Jigzter;n9727321 said:
You seem to have misunderstood my statement. I never said anything about the devs banning a 3rd party utility/application. I said the devs "don't ban players who use it," which they should obviously be able to do if they wanted to. Also, they can simply announce that they are officially against the software and its features for any number of reasons. But do they?
You misunderstood my statement.
They can't ban it. They can't
detect it. Therefore, they can't ban players that use it. Announcements mean absolutely jack squat if there's zero enforcement, which is impossible to do.
There is no way to stop it, other than taking a heavy handed approach against the maker - but that would only inevitably see a rise of another maker that wouldn't cooperate or be entirely underground.
The only solution is to embrace what Gwent Tracker provides and provide it to everyone equally.
A useful thing with Gwent Tracker? Being able to see into graveyards without the opponent knowing you're looking. When you view a graveyard inside Gwent natively, the cursor hovers over the graveyard. If you're playing say... Monsters and viewing the opponent's graveyard, you're just screaming "I HAVE CARETAKER IN MY HAND".

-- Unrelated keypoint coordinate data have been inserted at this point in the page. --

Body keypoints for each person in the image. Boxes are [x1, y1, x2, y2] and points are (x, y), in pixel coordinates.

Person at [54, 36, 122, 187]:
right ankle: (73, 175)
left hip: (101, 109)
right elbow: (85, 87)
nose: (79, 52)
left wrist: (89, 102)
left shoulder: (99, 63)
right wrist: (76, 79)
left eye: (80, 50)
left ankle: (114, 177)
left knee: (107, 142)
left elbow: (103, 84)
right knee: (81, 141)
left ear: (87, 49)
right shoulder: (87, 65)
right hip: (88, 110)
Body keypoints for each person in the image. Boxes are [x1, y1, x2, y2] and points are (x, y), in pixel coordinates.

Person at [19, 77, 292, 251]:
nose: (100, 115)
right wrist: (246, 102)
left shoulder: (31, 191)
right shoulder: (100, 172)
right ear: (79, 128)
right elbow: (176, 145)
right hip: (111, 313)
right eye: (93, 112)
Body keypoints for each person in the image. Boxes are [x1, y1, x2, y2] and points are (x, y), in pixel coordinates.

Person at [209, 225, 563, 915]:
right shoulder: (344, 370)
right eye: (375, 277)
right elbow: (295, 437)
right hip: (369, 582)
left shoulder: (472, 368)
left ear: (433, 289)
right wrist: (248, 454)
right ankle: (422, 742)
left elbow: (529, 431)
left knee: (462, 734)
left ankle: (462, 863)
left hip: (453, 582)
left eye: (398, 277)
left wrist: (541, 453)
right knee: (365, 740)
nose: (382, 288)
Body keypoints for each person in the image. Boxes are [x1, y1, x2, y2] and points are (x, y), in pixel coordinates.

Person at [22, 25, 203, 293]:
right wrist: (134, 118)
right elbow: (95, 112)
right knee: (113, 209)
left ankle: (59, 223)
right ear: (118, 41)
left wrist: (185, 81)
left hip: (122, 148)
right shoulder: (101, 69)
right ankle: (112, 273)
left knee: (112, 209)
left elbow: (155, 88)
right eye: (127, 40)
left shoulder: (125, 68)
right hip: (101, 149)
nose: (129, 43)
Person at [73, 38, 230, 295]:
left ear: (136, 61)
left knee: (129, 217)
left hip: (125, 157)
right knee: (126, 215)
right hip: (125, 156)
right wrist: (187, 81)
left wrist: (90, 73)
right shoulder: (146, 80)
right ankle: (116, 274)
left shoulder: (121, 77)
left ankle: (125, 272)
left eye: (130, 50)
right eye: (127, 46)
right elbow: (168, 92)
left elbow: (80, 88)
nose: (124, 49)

It's little advantages like that summing into a much larger advantage. People that use Gwent Tracker have the upper hand, and there's no denying it.
Esmer;n9728061 said:
I think it's very simple: really good players will do the same w/o a tracker, and average players will do slightly worse.
So banning trackers will not change the top of the leaderboards, but will make the game harder for your average Joe. Since we all (both CDPR and the community) want the game to grow, it looks like not banning trackers is a good idea.
Besides, trackers won't show you any info the game client doesn't already know, so I doubt you can call it cheating.
Part of it is the information itself, and part of it is the speed at which the information is gathered. Really good players will not do the same without tracker, because outside of people with eidetic memory, it's not possible. Just wait until a tracker starts showing real statistics, like the % chance of drawing X card. Sometimes games are won and lost by thinning and % chance of drawing a clutch card.
There's a reason why they don't allow computers at the world series of poker. Sure, you can't see other people's cards, but you can calculate odds. And in fact, if you watch on TV, it shows those odds to the audience. Very few people can calculate those odds in their head.